In India water is subsidized except in Chennai and Bangalore where water is very costly compared to other regions in India. This is the reason why desalinization is not economically viable. If water is sold at economic rates, desalinization will be possible.

In Engineering, EPC business is a low margin business. The company is thus choosy in taking orders. It will not go behind increasing sales at the expense of profits.

EPC business has better margins outside India and so the company is focusing on export markets.

Some of the subsidiaries are more like investment to be present in a particular country. The company has to be present in various countries to be present in one form or the other. This is the reason some are making losses.

Power sector was slow that is why chemical business was slow. But power sector is expected to grow fast so chemical business can also grow fast. Same with oil and Gas industry.

The shares are traded in T group due to physical holding held by the promoters.
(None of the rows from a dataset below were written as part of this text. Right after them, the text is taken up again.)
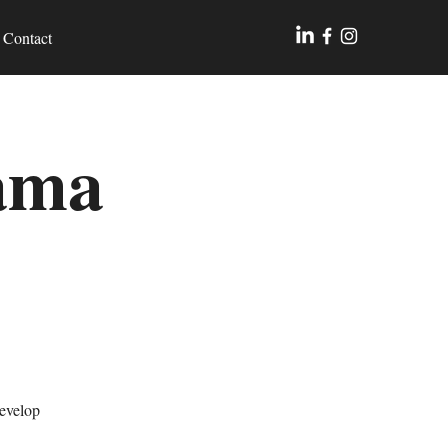
Contact
rama
develop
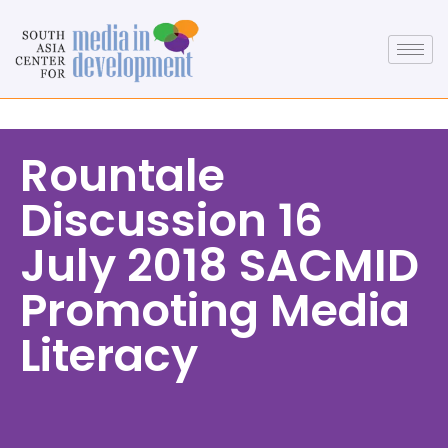
Rountale
Discussion 16
July 2018 SACMID
Promoting Media
Literacy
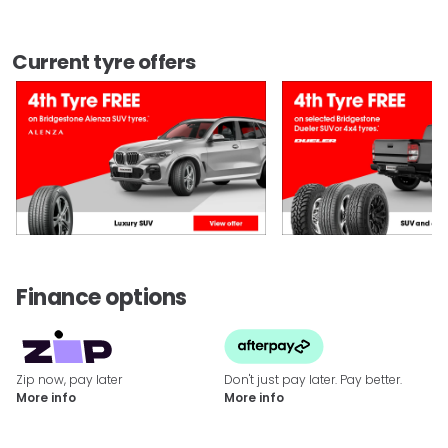
Current tyre offers
Finance options
Zip now, pay later
Don't just pay later. Pay better.
More info
More info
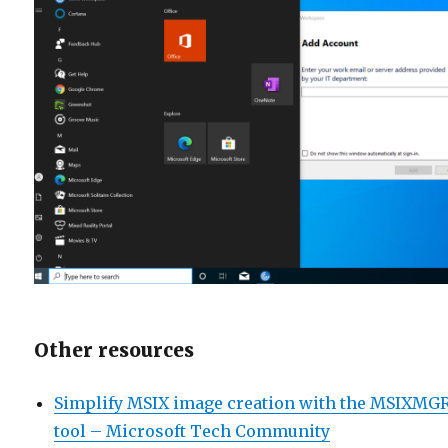
Other resources
Simplify MSIX image creation with the MSIXMG
tool – Microsoft Tech Community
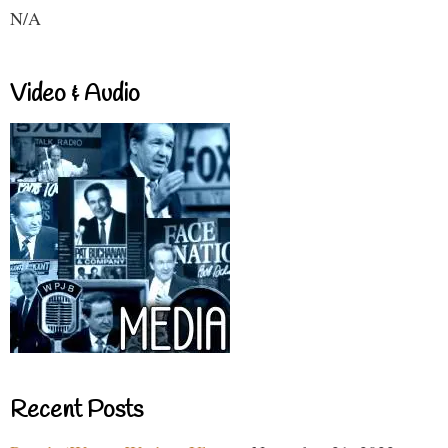
N/A
Video & Audio
Recent Posts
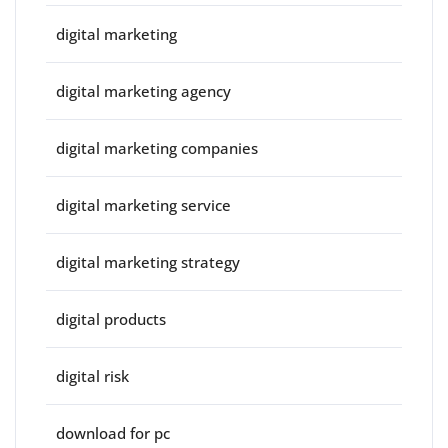
digital marketing
digital marketing agency
digital marketing companies
digital marketing service
digital marketing strategy
digital products
digital risk
download for pc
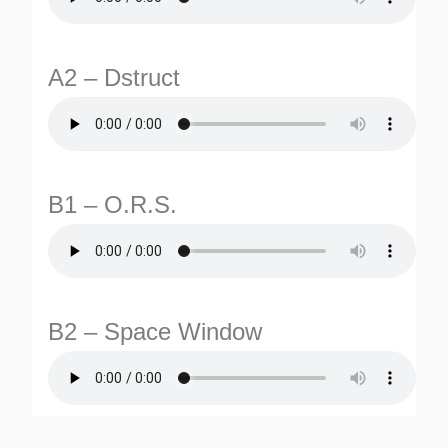
A2 – Dstruct
B1 – O.R.S.
TURNS
TIONS
B2 – Space Window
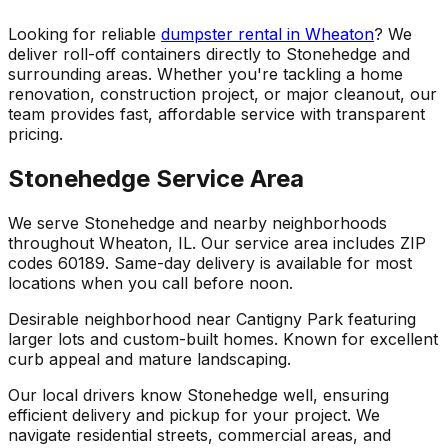
Looking for reliable
dumpster rental in Wheaton
? We
deliver roll-off containers directly to Stonehedge and
surrounding areas. Whether you're tackling a home
renovation, construction project, or major cleanout, our
team provides fast, affordable service with transparent
pricing.
Stonehedge Service Area
We serve Stonehedge and nearby neighborhoods
throughout Wheaton, IL. Our service area includes ZIP
codes 60189. Same-day delivery is available for most
locations when you call before noon.
Desirable neighborhood near Cantigny Park featuring
larger lots and custom-built homes. Known for excellent
curb appeal and mature landscaping.
Our local drivers know Stonehedge well, ensuring
efficient delivery and pickup for your project. We
navigate residential streets, commercial areas, and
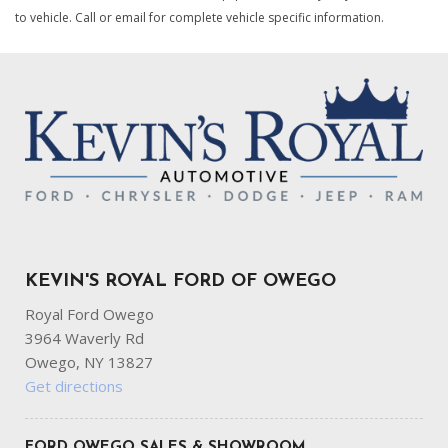
to vehicle. Call or email for complete vehicle specific information.
KEVIN'S ROYAL FORD OF OWEGO
Royal Ford Owego
3964 Waverly Rd
Owego, NY 13827
Get directions
FORD OWEGO SALES & SHOWROOM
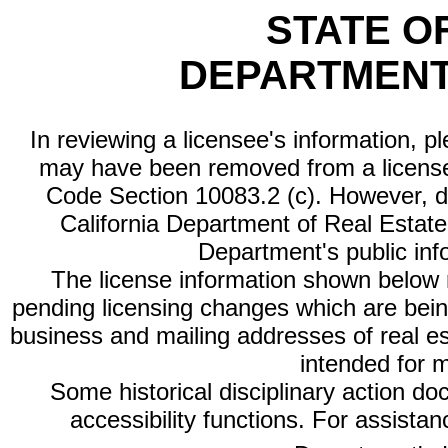
STATE O
DEPARTMENT
In reviewing a licensee's information, p
may have been removed from a license
Code Section 10083.2 (c). However, di
California Department of Real Estate 
Department's public inf
The license information shown below re
pending licensing changes which are bein
business and mailing addresses of real est
intended for 
Some historical disciplinary action d
accessibility functions. For assista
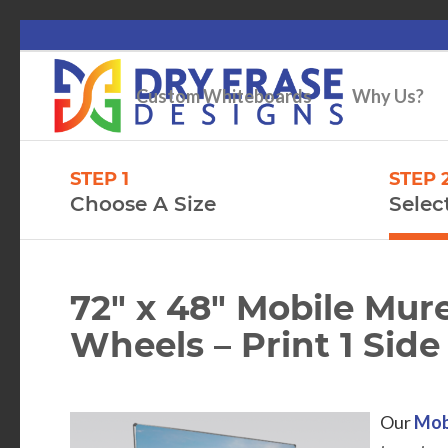
Custom Whiteboards
Why Us?
STEP 1
STEP 
Choose A Size
Selec
72″ x 48″ Mobile Mu
Wheels – Print 1 Side 
Our
Mob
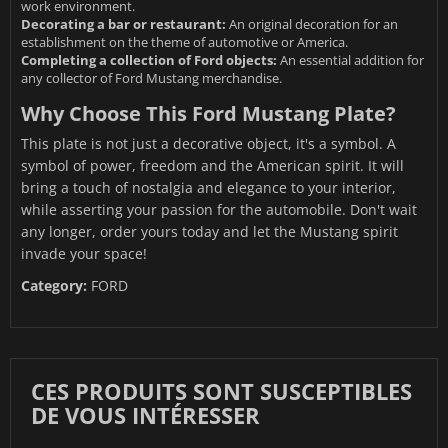
work environment.
Decorating a bar or restaurant:
An original decoration for an
establishment on the theme of automotive or America.
Completing a collection of Ford objects:
An essential addition for
any collector of Ford Mustang merchandise.
Why Choose This Ford Mustang Plate?
This plate is not just a decorative object, it's a symbol. A
symbol of power, freedom and the American spirit. It will
bring a touch of nostalgia and elegance to your interior,
while asserting your passion for the automobile. Don't wait
any longer, order yours today and let the Mustang spirit
invade your space!
Category:
FORD
CES PRODUITS SONT SUSCEPTIBLES
DE VOUS INTÉRESSER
This is a legal issue. The management will try to sort out the issue and it is expected to be out of T segment hopefully in FY 2017.

The company is suffering loss in Indian subsidiaries in chemical business as there was no conducive environment. Also some project had financial overruns. The situation should however improve now.
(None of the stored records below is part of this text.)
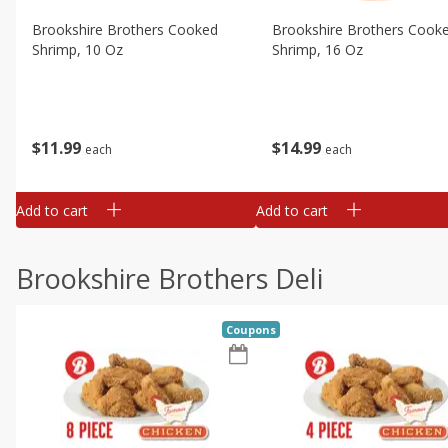
Brookshire Brothers Cooked
Brookshire Brothers Cook
Shrimp, 10 Oz
Shrimp, 16 Oz
$
11
99
$
14
99
each
each
Add to cart
Add to cart
Brookshire Brothers Deli
Coupons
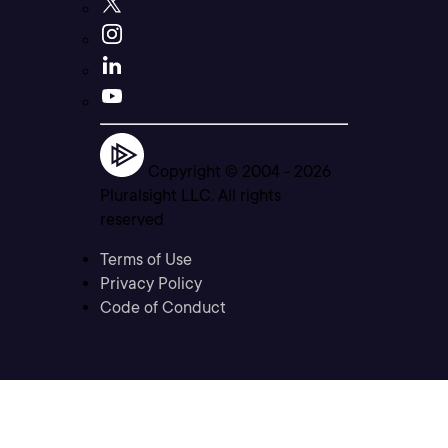
Copyright © 2004 -
2026
Pluralsight LLC. All rights
reserved
Terms of Use
Privacy Policy
Code of Conduct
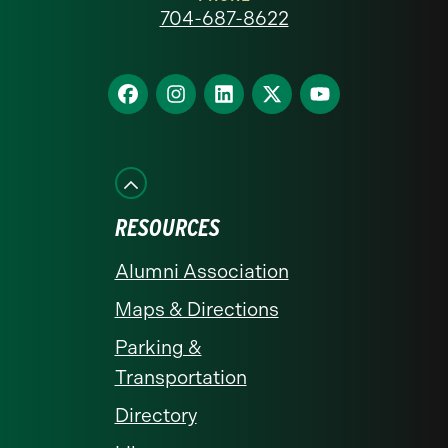
at
704-687-8622
Charlotte
homepage
Find
Find
Find
Find
Find
us
us
us
us
us
on
on
on
on
on
Facebook
Instagram
LinkedIn
X
YouTube
RESOURCES
Alumni Association
Maps & Directions
Parking &
Transportation
Directory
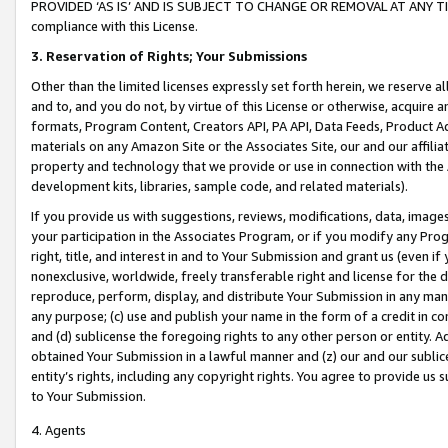
PROVIDED ‘AS IS’ AND IS SUBJECT TO CHANGE OR REMOVAL AT ANY TIME.”
compliance with this License.
3.
Reservation of Rights; Your Submissions
Other than the limited licenses expressly set forth herein, we reserve all 
and to, and you do not, by virtue of this License or otherwise, acquire an
formats, Program Content, Creators API, PA API, Data Feeds, Product 
materials on any Amazon Site or the Associates Site, our and our affili
property and technology that we provide or use in connection with the
development kits, libraries, sample code, and related materials).
If you provide us with suggestions, reviews, modifications, data, image
your participation in the Associates Program, or if you modify any Prog
right, title, and interest in and to Your Submission and grant us (even 
nonexclusive, worldwide, freely transferable right and license for the du
reproduce, perform, display, and distribute Your Submission in any man
any purpose; (c) use and publish your name in the form of a credit in c
and (d) sublicense the foregoing rights to any other person or entity. A
obtained Your Submission in a lawful manner and (z) our and our sublice
entity’s rights, including any copyright rights. You agree to provide us
to Your Submission.
4. Agents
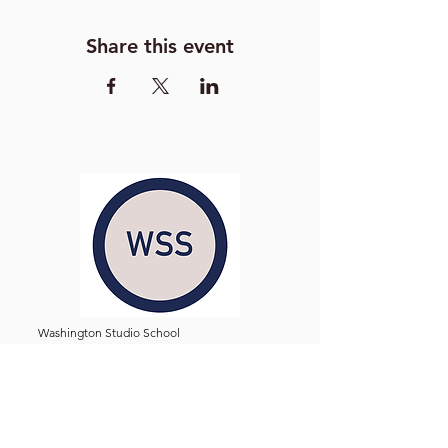
Share this event
Washington Studio School
2129 S Street NW
Washington D.C. 20008
Phone:
(202) 234-3030
Email:
Admin@WashingtonStudioSchool.org
OFFICE / GALLERY HOURS:
Monday - Friday, 10 AM - 5 PM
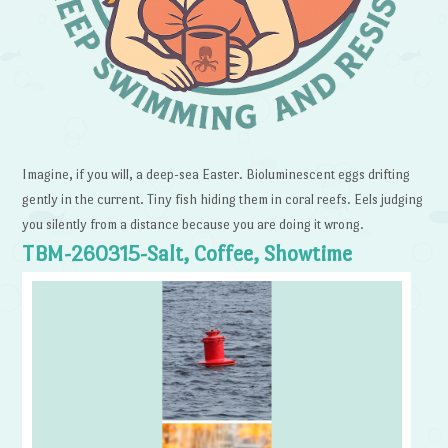
Imagine, if you will, a deep-sea Easter. Bioluminescent eggs drifting
gently in the current. Tiny fish hiding them in coral reefs. Eels judging
you silently from a distance because you are doing it wrong.
TBM-260315-Salt, Coffee, Showtime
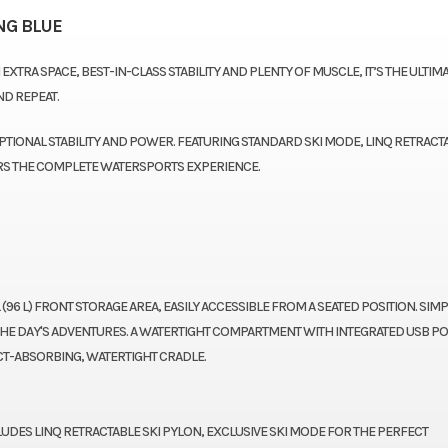
NG BLUE
EXTRA SPACE, BEST-IN-CLASS STABILITY AND PLENTY OF MUSCLE, IT’S THE ULTIM
ND REPEAT.
TIONAL STABILITY AND POWER. FEATURING STANDARD SKI MODE, LINQ RETRACT
ERS THE COMPLETE WATERSPORTS EXPERIENCE.
 (96 L) FRONT STORAGE AREA, EASILY ACCESSIBLE FROM A SEATED POSITION. SIMP
 THE DAY'S ADVENTURES. A WATERTIGHT COMPARTMENT WITH INTEGRATED USB P
CT-ABSORBING, WATERTIGHT CRADLE.
LUDES LINQ RETRACTABLE SKI PYLON, EXCLUSIVE SKI MODE FOR THE PERFECT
The company would focus on Industrial business. Even though Consumer product business is loss making the company has no plans to sell it off.

It is not focusing more on consumer product business because Industry water treatment is its core business.

The company expects good traction from domestic markets from Q3 onwards.

Trade payable of Rs 330 crore is due to creditors in EPC business.

The company does not see any substantial write offs in receivables which is in the range of Rs 300-400 crore.

Industrial sector is expected to be growing at a CAGR of 6-7% while waste water treatment projected CAGR is 8-10% through 2015-2020.

The global ion exchange resins market is projected to grow at a CAGR of 5-6%.

The water purifier market in India is expected to see good growth since the focus is now on rural markets which is highly un-penetrated.